Give each line of the records again exactly and omit every picture.

────────────────────

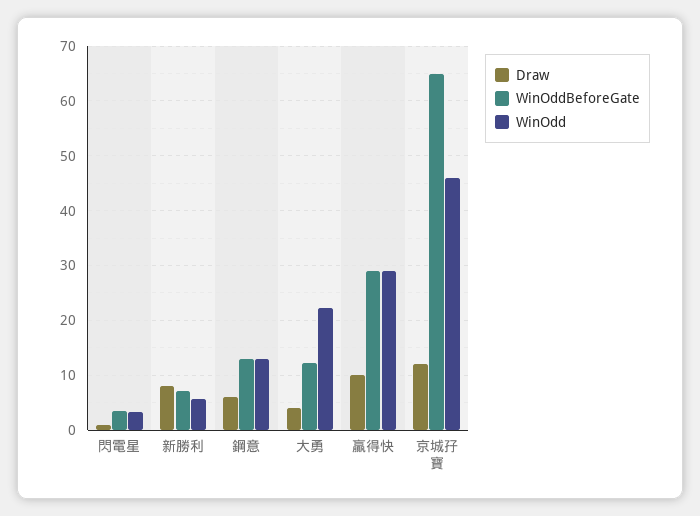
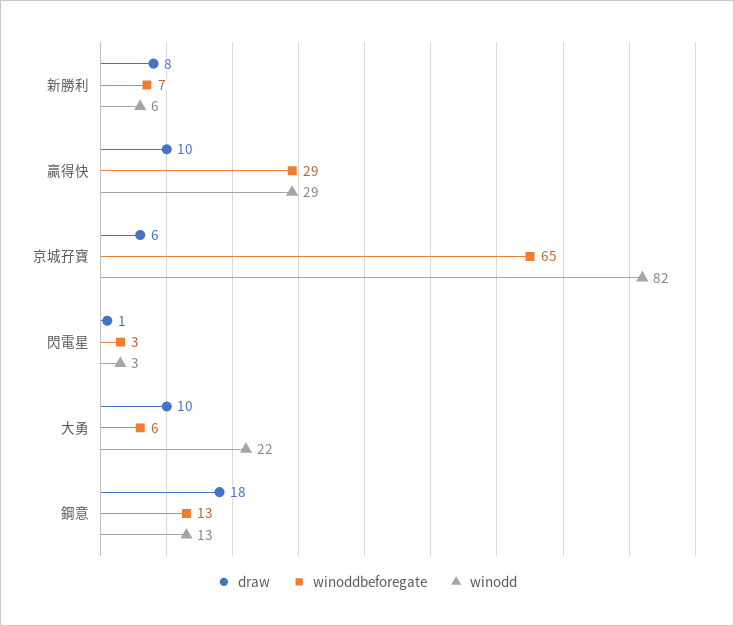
  {
    "Draw": {
      "閃電星": 1,
      "新勝利": 8,
-     "鋼意": 6,
+     "鋼意": 18,
-     "大勇": 4,
+     "大勇": 10,
      "贏得快": 10,
-     "京城孖寶": 12
+     "京城孖寶": 6
    },
    "WinOddBeforeGate": {
      "閃電星": 3,
      "新勝利": 7,
      "鋼意": 13,
-     "大勇": 12,
+     "大勇": 6,
      "贏得快": 29,
      "京城孖寶": 65
    },
    "WinOdd": {
      "閃電星": 3,
      "新勝利": 6,
      "鋼意": 13,
      "大勇": 22,
      "贏得快": 29,
-     "京城孖寶": 46
+     "京城孖寶": 82
    }
  }

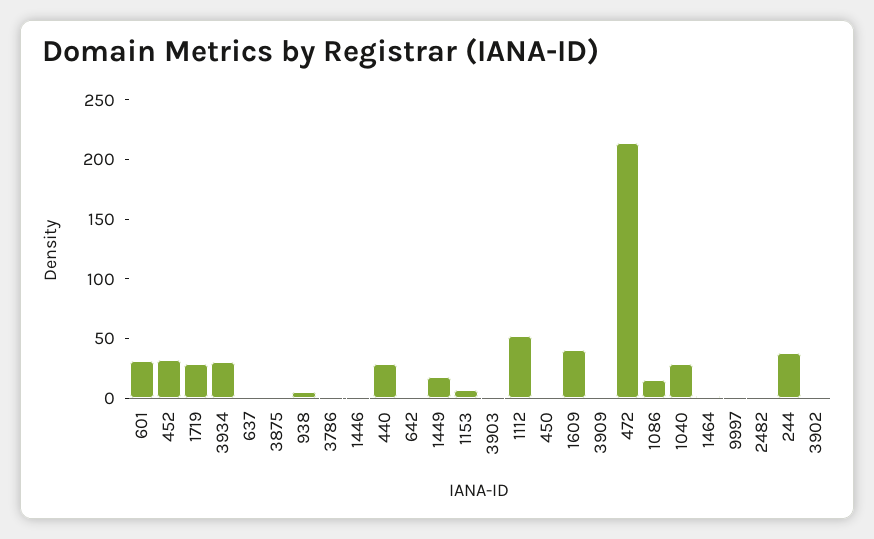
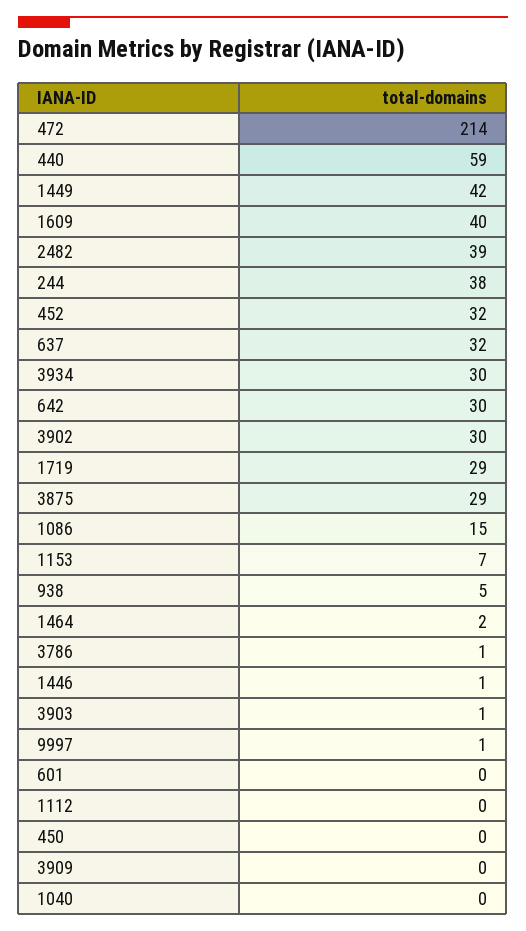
  {
-   "601": 30,
+   "601": 0,
    "452": 32,
    "1719": 29,
    "3934": 30,
-   "637": 0,
+   "637": 32,
-   "3875": 0,
+   "3875": 29,
    "938": 5,
    "3786": 1,
    "1446": 1,
-   "440": 30,
+   "440": 59,
-   "642": 0,
+   "642": 30,
-   "1449": 20,
+   "1449": 42,
    "1153": 7,
    "3903": 1,
-   "1112": 50,
+   "1112": 0,
    "450": 0,
    "1609": 40,
    "3909": 0,
    "472": 214,
    "1086": 15,
-   "1040": 30,
+   "1040": 0,
    "1464": 2,
    "9997": 1,
-   "2482": 0,
+   "2482": 39,
    "244": 38,
-   "3902": 0
+   "3902": 30
  }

────────────────────

WRITTEN SOLUTION >>
  {
    "Draw": {
      "閃電星": 1,
      "新勝利": 8,
-     "鋼意": 6,
+     "鋼意": 18,
-     "大勇": 4,
+     "大勇": 10,
      "贏得快": 10,
-     "京城孖寶": 12
+     "京城孖寶": 6
    },
    "WinOddBeforeGate": {
      "閃電星": 3,
      "新勝利": 7,
      "鋼意": 13,
-     "大勇": 12,
+     "大勇": 6,
      "贏得快": 29,
      "京城孖寶": 65
    },
    "WinOdd": {
      "閃電星": 3,
      "新勝利": 6,
      "鋼意": 13,
      "大勇": 22,
      "贏得快": 29,
-     "京城孖寶": 46
+     "京城孖寶": 82
    }
  }

  {
-   "601": 30,
+   "601": 0,
    "452": 32,
    "1719": 29,
    "3934": 30,
-   "637": 0,
+   "637": 32,
-   "3875": 0,
+   "3875": 29,
    "938": 5,
    "3786": 1,
    "1446": 1,
-   "440": 30,
+   "440": 59,
-   "642": 0,
+   "642": 30,
-   "1449": 20,
+   "1449": 42,
    "1153": 7,
    "3903": 1,
-   "1112": 50,
+   "1112": 0,
    "450": 0,
    "1609": 40,
    "3909": 0,
    "472": 214,
    "1086": 15,
-   "1040": 30,
+   "1040": 0,
    "1464": 2,
    "9997": 1,
-   "2482": 0,
+   "2482": 39,
    "244": 38,
-   "3902": 0
+   "3902": 30
  }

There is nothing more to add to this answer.